I built a gradient boosting model to predict liquidity pool yields 24 hours ahead. It used 40 features including historical APY, trading volume, token volatility, and gas prices. Validation metrics looked exceptional.

The model worked beautifully for six weeks of stable market conditions. Then ETH dropped 15% in one day and every prediction was off by at least 30 percentage points.

The validation trap

I had split my data randomly into training and test sets. Both sets came from the same stable market period. The model learned to predict small variations around a stable mean, not actual yield dynamics during stress.

When volatility hit, impermanent loss patterns changed completely. Trading volumes spiked in ways the model had never encountered.

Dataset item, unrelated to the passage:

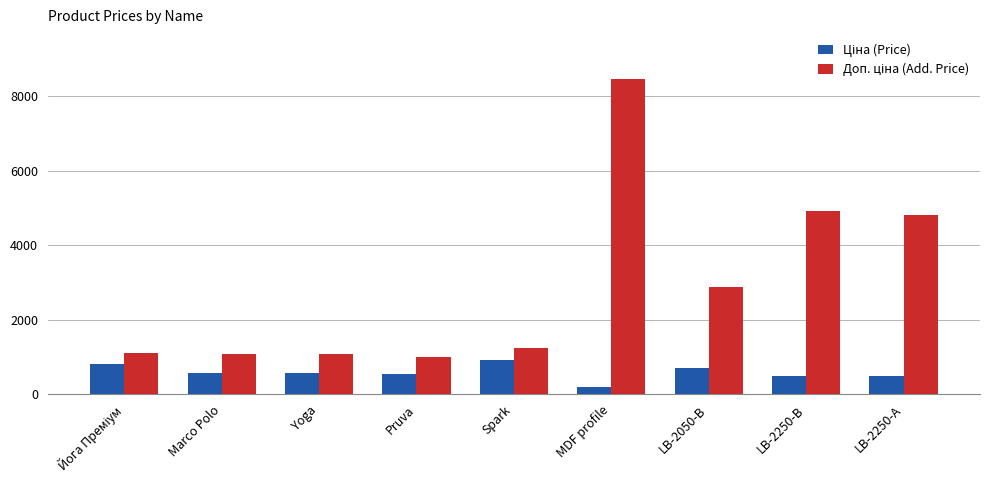

What position from the left is LB-2250-А?

9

The careful feature engineering that worked in calm markets became noise.

Why complexity failed

Those 40 features let the model memorize specific market states instead of learning general principles. It found correlations that existed only in that particular six-week period. Adding more features made the overfitting worse, not better.

A simpler model with five core features would have generalized better because it couldn't memorize as much irrelevant detail.

What survives volatility

Models need to train on data that includes market stress, not just normal conditions. Your validation set must represent scenarios the model will actually face in production, including the ugly ones.

I now keep a separate holdout set from high-volatility periods specifically to test whether predictions hold up when markets move. That metric matters more than validation accuracy during calm periods.